Goal of the exercise:
Please rewrite the data below, replacing every "label" with "name" and keeping everything else the same. Omit the pictures from your version.

Entries drawn from a collection:
● ● ● ● ● ● ●
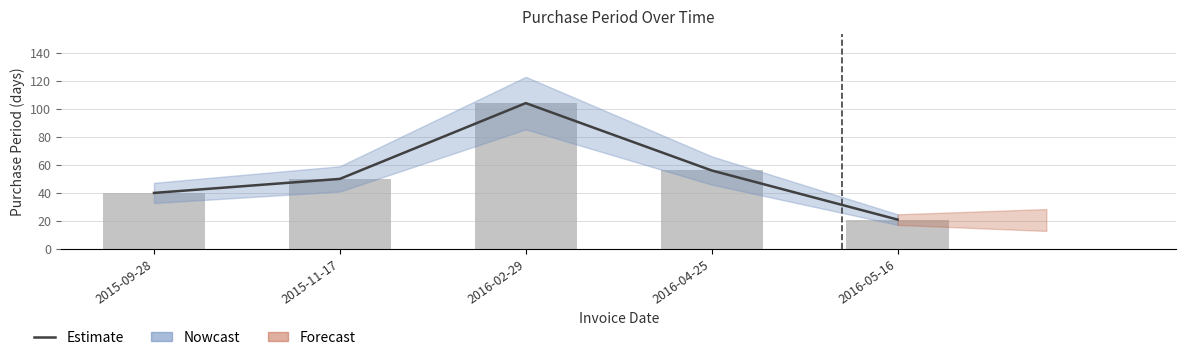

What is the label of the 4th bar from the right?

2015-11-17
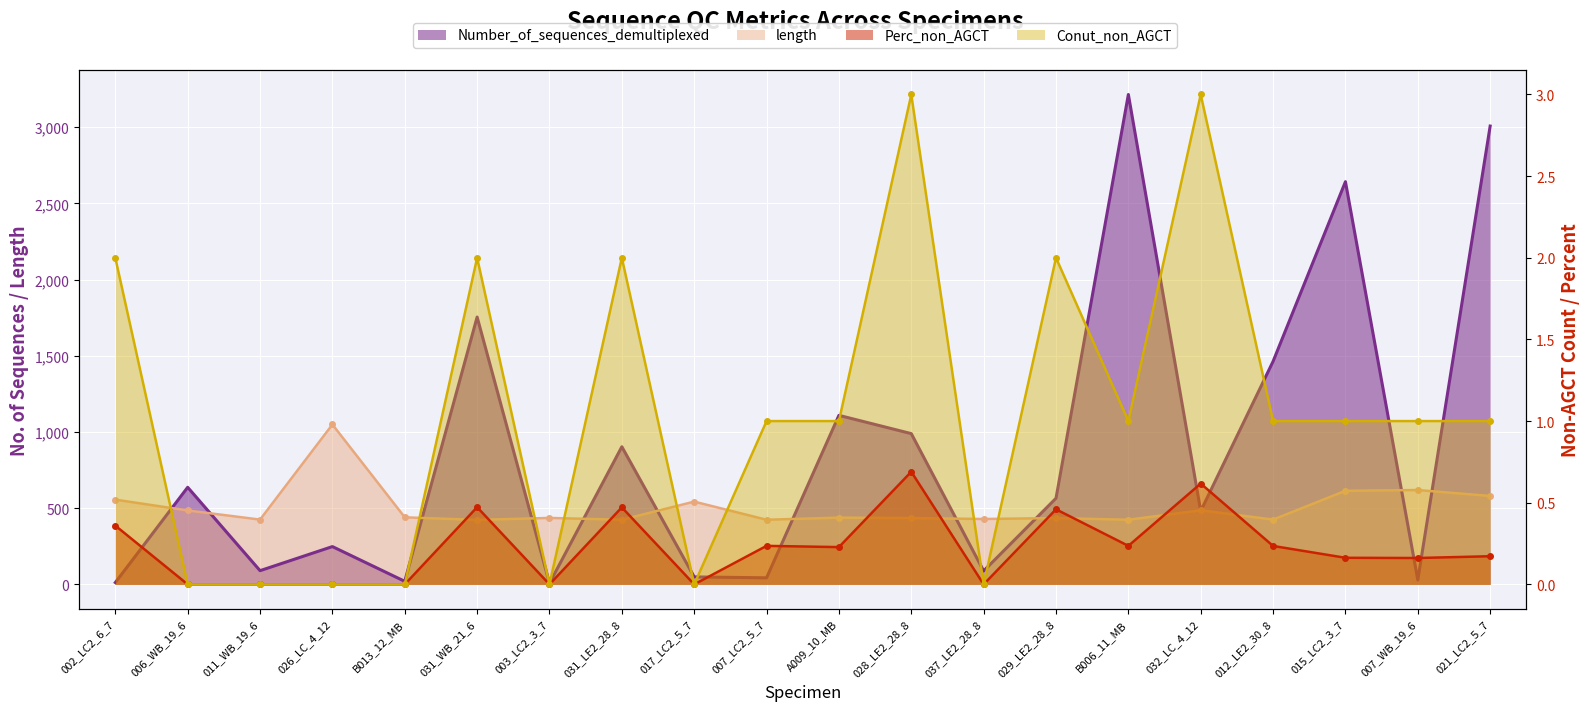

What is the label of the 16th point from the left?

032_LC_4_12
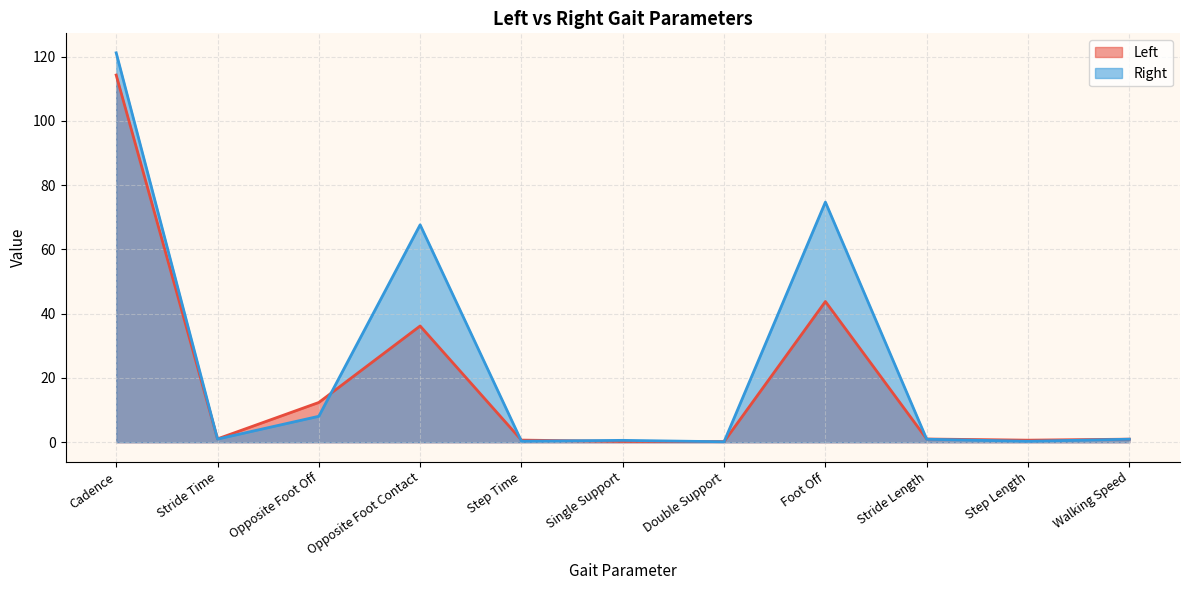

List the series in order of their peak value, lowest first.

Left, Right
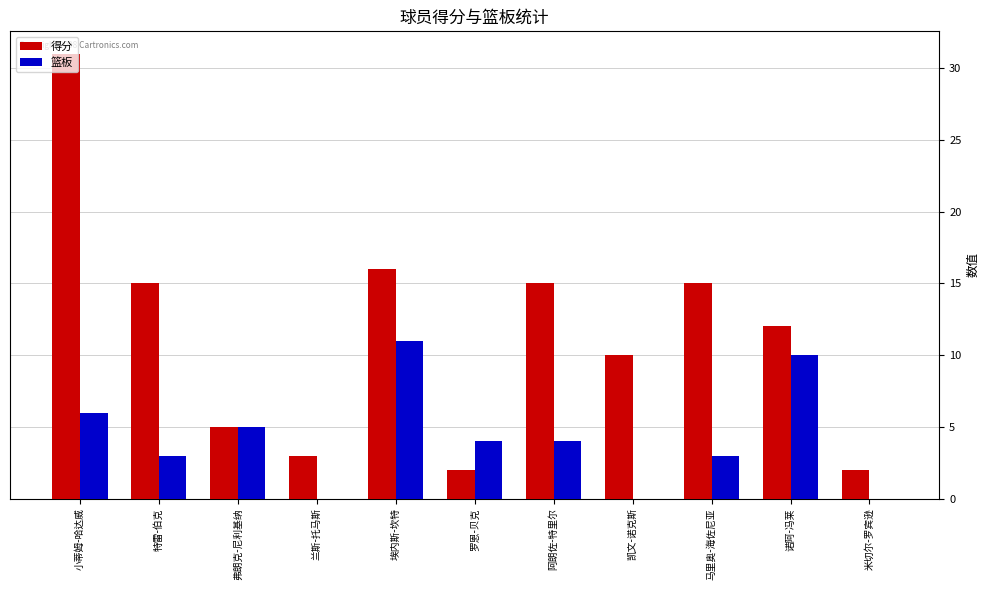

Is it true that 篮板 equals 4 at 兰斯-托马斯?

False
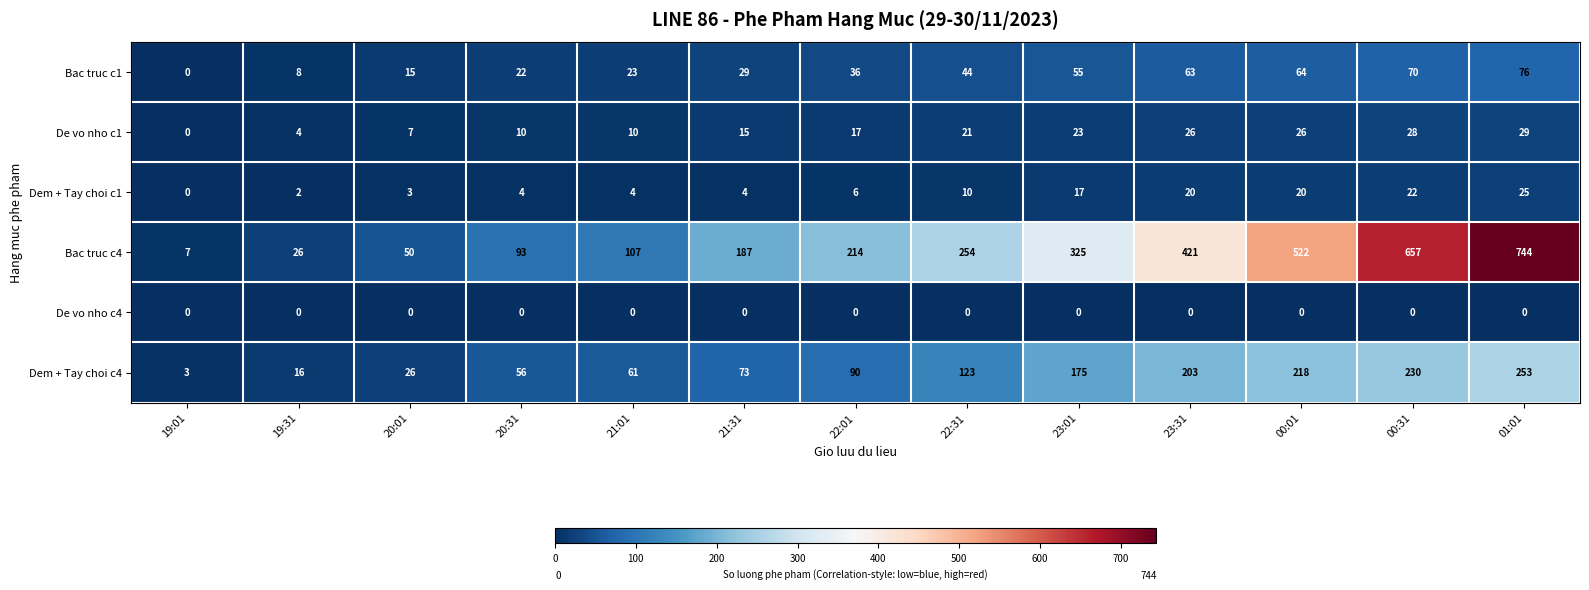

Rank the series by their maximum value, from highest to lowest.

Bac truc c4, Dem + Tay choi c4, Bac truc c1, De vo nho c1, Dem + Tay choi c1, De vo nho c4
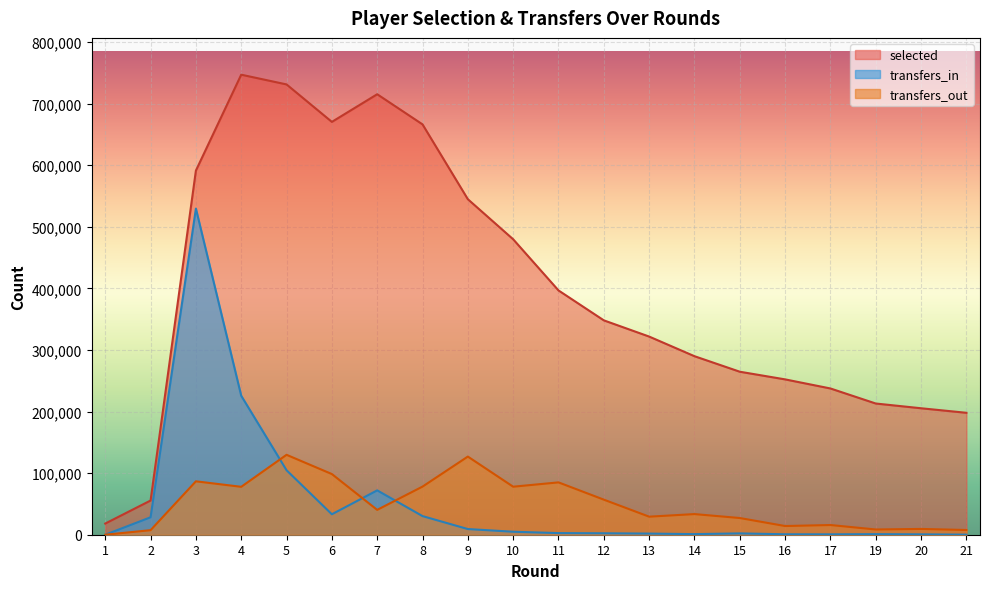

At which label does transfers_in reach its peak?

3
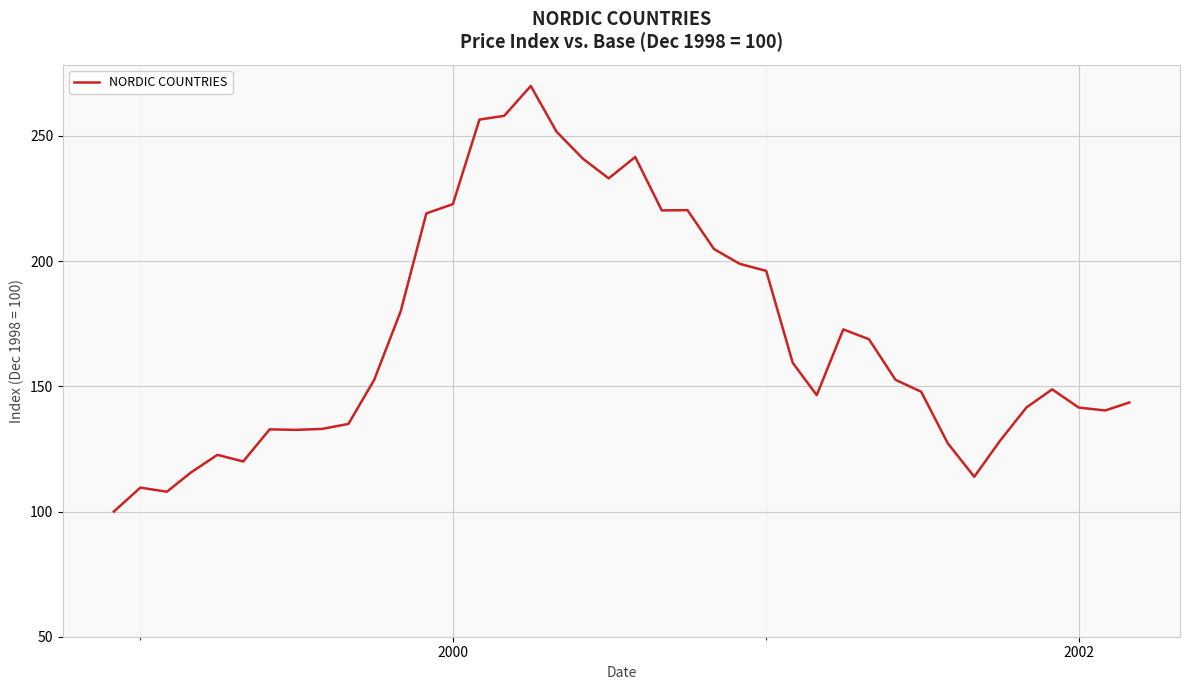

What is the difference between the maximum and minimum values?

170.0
● ● ● ● ● ● ●
Solution:
What is the name of the 4th bar from the right?

2015-11-17

What is the name of the 16th point from the left?

032_LC_4_12

List the series in order of their peak value, lowest first.

Left, Right

Is it true that 篮板 equals 4 at 兰斯-托马斯?

False

Rank the series by their maximum value, from highest to lowest.

Bac truc c4, Dem + Tay choi c4, Bac truc c1, De vo nho c1, Dem + Tay choi c1, De vo nho c4

At which name does transfers_in reach its peak?

3

What is the difference between the maximum and minimum values?

170.0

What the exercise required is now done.